Comment réagissent vos patients face à cette crise sanitaire ?
[Christine] Ce qui m’a fort marqué au départ, c’est que les gens que je rencontrais banalisaient énormément la situation et minimisaient les risques. On me disait que c’était une simple grippe, que c’était loin en Chine. Il a fallu qu’on ferme les écoles, voire qu’on instaure un confinement pour que je voie une réelle prise de conscience de la gravité de cette crise sanitaire. Maintenant encore, certains se sentent invisibles… d’autres, à l’inverse, sont dans l’exagération dramatique comme on peut le voir sur les réseaux sociaux ou dans les commerces. On est loin d’assister à des attitudes rationnelles. D’ailleurs, je voudrais réinsister sur l’importance que tout un chacun — y compris dans le monde professionnel — fasse preuve de bon sens et reste un maximum chez lui ! Je ne veux pas que mes collègues dans les hôpitaux aient besoin de choisir qui doit être ou non sous respirateur dans quinze jours. C’est ça l’enjeu du confinement.
Quelles sont vos difficultés dans l’exercice de votre profession ?

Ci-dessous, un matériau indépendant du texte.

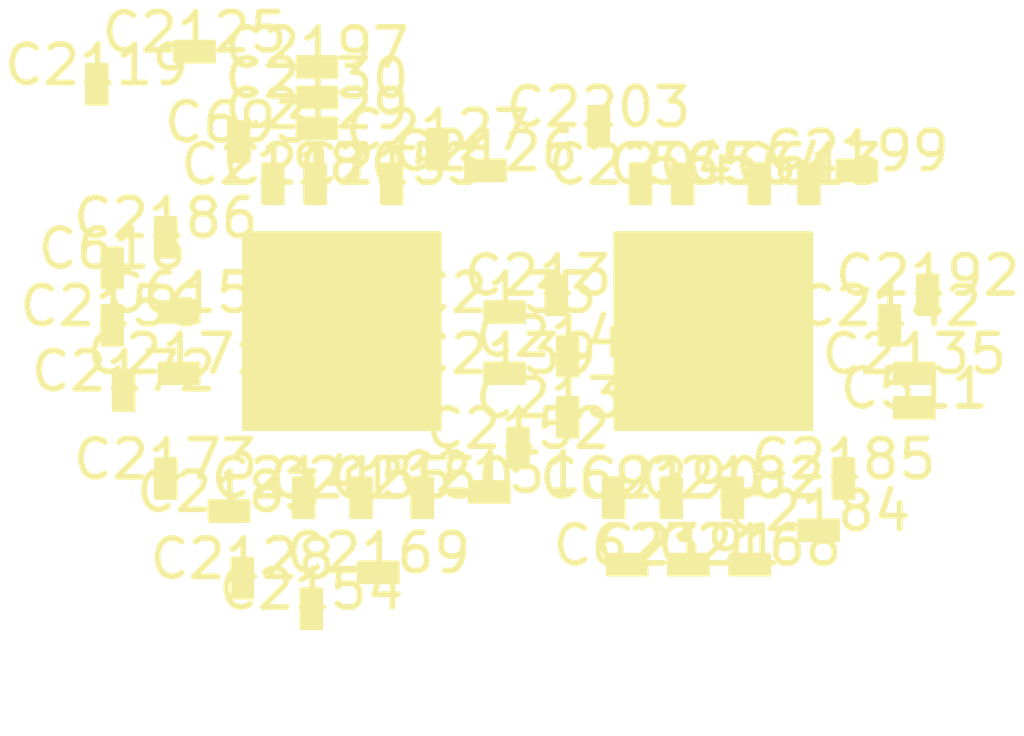
<source format=kicad_pcb>
(kicad_pcb (version 20211014) (generator kiutils)

  (general
    (thickness 1.6)
  )

  (paper "User" 22 15)
  (layers
    (0 "F.Cu" signal)
    (31 "B.Cu" signal)
    (32 "B.Adhes" user "B.Adhesive")
    (33 "F.Adhes" user "F.Adhesive")
    (34 "B.Paste" user)
    (35 "F.Paste" user)
    (36 "B.SilkS" user "B.Silkscreen")
    (37 "F.SilkS" user "F.Silkscreen")
    (38 "B.Mask" user)
    (39 "F.Mask" user)
    (40 "Dwgs.User" user "User.Drawings")
    (41 "Cmts.User" user "User.Comments")
    (42 "Eco1.User" user "User.Eco1")
    (43 "Eco2.User" user "User.Eco2")
    (44 "Edge.Cuts" user)
    (45 "Margin" user)
    (46 "B.CrtYd" user "B.Courtyard")
    (47 "F.CrtYd" user "F.Courtyard")
    (48 "B.Fab" user)
    (49 "F.Fab" user)
    (50 "User.1" user)
    (51 "User.2" user)
    (52 "User.3" user)
    (53 "User.4" user)
    (54 "User.5" user)
    (55 "User.6" user)
    (56 "User.7" user)
    (57 "User.8" user)
    (58 "User.9" user)
  )

  (setup
    (pad_to_mask_clearance 0.0)
  )

  (net 0 "")
  (net 0 "N45")
  (net 1 "N73")
  (net 2 "N74")
  (net 3 "N430")
  (net 4 "N431")
  (net 5 "N451")
  (net 6 "N452")
  (net 7 "N455")
  (net 8 "N456")
  (net 9 "N500")
  (net 10 "N501")
  (net 11 "N525")
  (net 12 "N526")
  (net 13 "N527")
  (net 14 "N528")
  (net 15 "N535")
  (net 16 "N536")
  (net 17 "N537")
  (net 18 "N538")
  (net 19 "N1836")
  (net 20 "N1837")
  (net 21 "N3608")
  (net 22 "N3609")
  (net 23 "N3610")
  (net 24 "N3611")
  (net 25 "N3612")
  (net 26 "N3613")
  (net 27 "N3614")
  (net 28 "N3615")
  (net 29 "N3616")
  (net 30 "N3617")
  (net 31 "N3618")
  (net 32 "N3619")
  (net 33 "N4119")
  (net 34 "N4122")
  (net 35 "N4128")
  (net 36 "N4129")
  (net 37 "N4138")
  (net 38 "N4139")
  (net 39 "N4160")
  (net 40 "N4163")
  (net 41 "N4171")
  (net 42 "N4172")
  (net 43 "N4178")
  (net 44 "N4179")
  (net 45 "N4185")
  (net 46 "N4187")
  (net 47 "N4194")
  (net 48 "N4196")
  (net 49 "N4212")
  (net 50 "N4213")
  (net 51 "N4214")
  (net 52 "N4215")
  (net 53 "N4230")
  (net 54 "N4231")
  (net 55 "N4232")
  (net 56 "N4233")
  (net 57 "N4243")
  (net 58 "N4244")
  (net 59 "N4246")
  (net 60 "N4247")
  (net 61 "N4249")
  (net 62 "N4250")
  (net 63 "N4257")
  (net 64 "N4258")
  (net 65 "N4260")
  (net 66 "N4261")
  (net 67 "N4263")
  (net 68 "N4264")
  (net 69 "N4302")
  (net 70 "N4303")
  (net 71 "N4307")
  (net 72 "N4308")
  (net 73 "N4312")
  (net 74 "N4313")
  (net 75 "N4317")
  (net 76 "N4318")
  (net 77 "N4382")
  (net 78 "N4383")
  (net 79 "N4387")
  (net 80 "N4388")
  (net 81 "N4392")
  (net 82 "N4393")
  (net 83 "N4397")
  (net 84 "N4398")
  (net 85 "N4427")
  (net 86 "N4428")
  (net 87 "N4585")
  (net 88 "N4586")
  (net 89 "N4590")
  (net 90 "N4591")
  (net 91 "N4649")
  (net 92 "N4651")
  (net 93 "N4658")
  (net 94 "N4660")

  (footprint "C2153" (layer "F.Cu") (at 7.95 3.7))

  (footprint "C2170" (layer "F.Cu") (at 5.95 3.7))

  (footprint "C564" (layer "F.Cu") (at 17.55 3.7))

  (footprint "C565" (layer "F.Cu") (at 15.55 3.7))

  (footprint "C693" (layer "F.Cu") (at 3.95 2.6))

  (footprint "C2186" (layer "F.Cu") (at 2.05 5.1))

  (footprint "C2173" (layer "F.Cu") (at 2.05 11.4))

  (footprint "C2172" (layer "F.Cu") (at 0.95 9.1))

  (footprint "C2171" (layer "F.Cu") (at 2.4 8.65))

  (footprint "C2156" (layer "F.Cu") (at 0.65 7.4))

  (footprint "C2155" (layer "F.Cu") (at 7.15 11.9))

  (footprint "C2154" (layer "F.Cu") (at 5.85 14.8))

  (footprint "C2141" (layer "F.Cu") (at 5.65 11.9))

  (footprint "C2128" (layer "F.Cu") (at 4.05 14.0))

  (footprint "C615" (layer "F.Cu") (at 2.4 7.05))

  (footprint "C616" (layer "F.Cu") (at 0.65 5.9))

  (footprint "C623" (layer "F.Cu") (at 14.1 13.65))

  (footprint "C692" (layer "F.Cu") (at 13.75 11.9))

  (footprint "C613" (layer "F.Cu") (at 18.85 3.7))

  (footprint "C511" (layer "F.Cu") (at 21.6 9.55))

  (footprint "C2204" (layer "F.Cu") (at 14.45 3.7))

  (footprint "C2203" (layer "F.Cu") (at 13.35 2.2))

  (footprint "C2198" (layer "F.Cu") (at 4.85 3.7))

  (footprint "C2197" (layer "F.Cu") (at 6.0 0.65))

  (footprint "C2125" (layer "F.Cu") (at 2.8 0.25))

  (footprint "C2119" (layer "F.Cu") (at 0.25 1.1))

  (footprint "C2130" (layer "F.Cu") (at 6.0 1.45))

  (footprint "C2129" (layer "F.Cu") (at 6.0 2.25))

  (footprint "C2199" (layer "F.Cu") (at 20.1 3.35))

  (footprint "C2192" (layer "F.Cu") (at 21.95 6.6))

  (footprint "C2142" (layer "F.Cu") (at 20.95 7.4))

  (footprint "C2135" (layer "F.Cu") (at 21.6 8.65))

  (footprint "C2169" (layer "F.Cu") (at 7.6 13.85))

  (footprint "C2168" (layer "F.Cu") (at 17.3 13.65))

  (footprint "C2182" (layer "F.Cu") (at 16.85 11.9))

  (footprint "C2127" (layer "F.Cu") (at 9.15 2.8))

  (footprint "C2126" (layer "F.Cu") (at 10.4 3.35))

  (footprint "C2134" (layer "F.Cu") (at 12.25 6.6))

  (footprint "C2133" (layer "F.Cu") (at 10.9 7.05))

  (footprint "C2140" (layer "F.Cu") (at 12.55 8.2))

  (footprint "C2139" (layer "F.Cu") (at 10.9 8.65))

  (footprint "C2138" (layer "F.Cu") (at 12.55 9.8))

  (footprint "C2152" (layer "F.Cu") (at 11.25 10.6))

  (footprint "C2151" (layer "F.Cu") (at 10.5 11.75))

  (footprint "C2150" (layer "F.Cu") (at 8.75 11.9))

  (footprint "C2185" (layer "F.Cu") (at 19.75 11.4))

  (footprint "C2184" (layer "F.Cu") (at 19.1 12.75))

  (footprint "C2183" (layer "F.Cu") (at 3.7 12.25))

  (footprint "C2191" (layer "F.Cu") (at 15.7 13.65))

  (footprint "C2190" (layer "F.Cu") (at 15.25 11.9))

  (footprint "C448" (layer "F.Cu") (at 16.35 7.55))

  (footprint "C449" (layer "F.Cu") (at 6.6499999999999995 7.55))

)

</source>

[Christine] Je suis très en colère : nous n’avons pas été reconnus comme prioritaires pour l’accès au matériel. Et quel matériel ? Nous demandons principalement du gel désinfectant, des masques, des gants, soit la base, le strict minimum ! Car nous sommes en toute première ligne — avant les médecins ou les hôpitaux —, en contact direct avec des malades ou des porteurs qui ne le savent même pas. Puis, dans l’exercice de notre profession, nous ne pouvons pas mettre des distances : nous sommes même au corps-à-corps dans certaines manipulations. Pas de télétravail possible ! Enfin, je passe de patient en patient : je suis donc un vecteur direct de propagation. En fait, pour donner une comparaison, j’ai l’impression que nous sommes en guerre, mais que nous partons au combat sans armes, sans protection, sans gilet pare-balles. À l’heure actuelle, je ne suis pas capable d’appliquer les règles comme je devrais pouvoir le faire. Et encore, comme je suis spécialisée dans les soins palliatifs, j’ai un stock un peu plus conséquent que celui de mes collègues. Mais je vous avoue que j’arrive à court…
Vous en voulez aux responsables politiques ?

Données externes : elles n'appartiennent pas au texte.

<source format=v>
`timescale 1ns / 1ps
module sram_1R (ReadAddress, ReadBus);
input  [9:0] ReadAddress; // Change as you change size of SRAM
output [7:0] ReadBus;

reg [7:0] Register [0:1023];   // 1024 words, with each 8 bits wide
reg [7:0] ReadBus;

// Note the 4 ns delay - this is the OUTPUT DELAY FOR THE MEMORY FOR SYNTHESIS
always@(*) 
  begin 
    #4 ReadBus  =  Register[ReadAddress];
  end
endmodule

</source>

[Christine] Je pense qu’à la fin de cette crise, il faudra pointer du doigt le ministre qui a décidé de faire des économies budgétaires. Une telle pénurie, c’est très grave : ce manque de matériel ne peut plus jamais se reproduire, nous devons mieux anticiper ! Quant à l’arrivée de nouveaux masques en Belgique, ils vont être distribués prioritairement aux hôpitaux, aux cellules spécialisées dans le traitement du coronavirus, aux médecins généralistes… C’est tout à fait normal, mais qu’en est-il de nous, les infirmiers à domicile ? Comment, quand va-t-on nous ravitailler ? En réalité, nous n’avons aucune information, aucune directive, rien si ce n’est un mail de l’Inami pour nous dire que nous ne sommes plus obligés de lire les cartes d’identité lors de nos passages chez les patients. Cette mesure me fait rire aussi ! Comme si, nous n’avions pas d’autres sources de contact avec nos patients que la carte d’identité... Je ne demande en fait qu’une seule chose : être convenablement équipée !
Comment vivez-vous cette situation de crise ?

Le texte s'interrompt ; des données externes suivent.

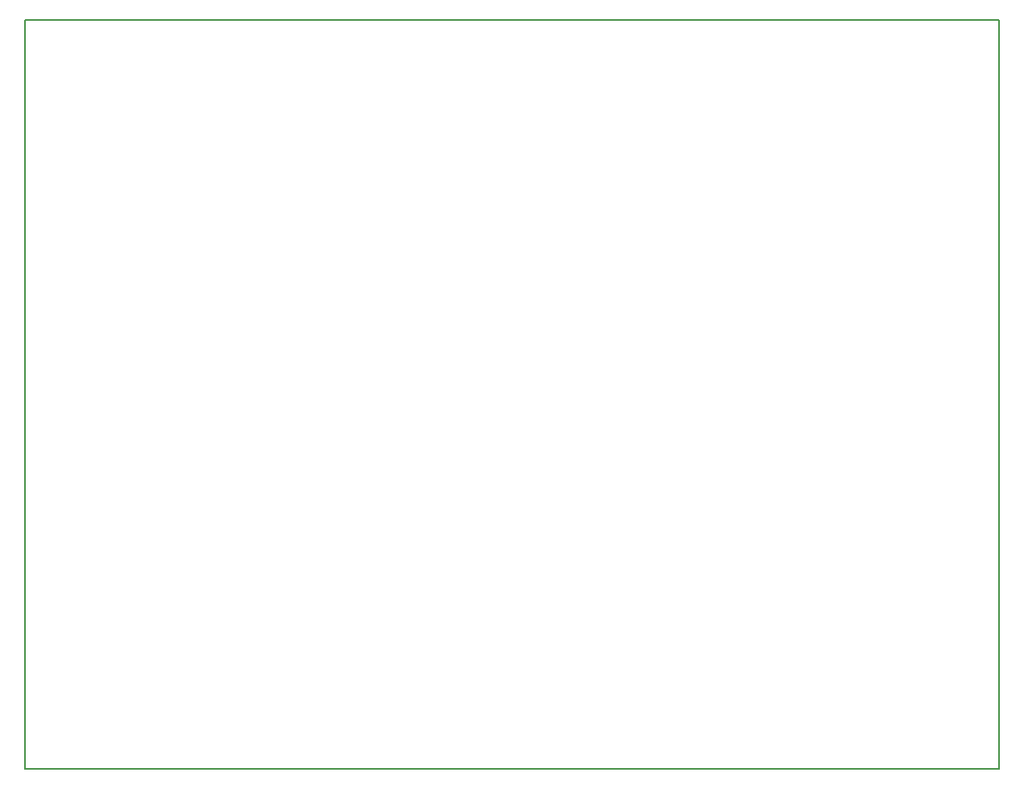
<source format=gbr>
G04 #@! TF.FileFunction,Profile,NP*
%FSLAX46Y46*%
G04 Gerber Fmt 4.6, Leading zero omitted, Abs format (unit mm)*
G04 Created by KiCad (PCBNEW 4.0.5+dfsg1-4) date Sun May 13 10:15:53 2018*
%MOMM*%
%LPD*%
G01*
G04 APERTURE LIST*
%ADD10C,0.100000*%
%ADD11C,0.150000*%
G04 APERTURE END LIST*
D10*
D11*
X167640000Y-86360000D02*
X167640000Y-162560000D01*
X68580000Y-86360000D02*
X68580000Y-162560000D01*
X167640000Y-162560000D02*
X68580000Y-162560000D01*
X68580000Y-86360000D02*
X167640000Y-86360000D01*
M02*

</source>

[Christine] Je suis gênée quand j’entends les gens applaudir chaque soir, parce que je n’ai pas l’impression d’être une héroïne. Je fais juste mon travail. En tout cas, je n’ai jamais pensé une seule seconde à arrêter mon activité. Depuis 23 ans, je m’occupe des personnes en fin de vie. Ces personnes n’ont actuellement plus de contacts avec le monde extérieur, ne peuvent plus recevoir de la visite à cause du confinement, meurent seules ou presque. Je ne peux pas abandonner ces personnes, ce n’est pas du tout concevable ! Mais c’est vrai — la situation est très difficile : le manque de matériel est une grosse source de stress. Depuis la crise, je me retrouve également à pallier tout ce qui n’est plus fait par d’autres secteurs : je deviens facteur, cuisinière, coiffeuse ou kiné pour mes patients. Puis, j’ai la peur de tomber moi-même malade : qui va s’occuper de mes patients dans ce cas-là ? Enfin, j’ai dû m’isoler et mettre des distances avec mes proches : je fais en sorte par exemple de ne plus vivre dans les mêmes pièces que mes enfants au même moment. C’est une grande crainte pour le personnel médical aujourd’hui : mettre en danger ses proches, ramener le virus chez soi.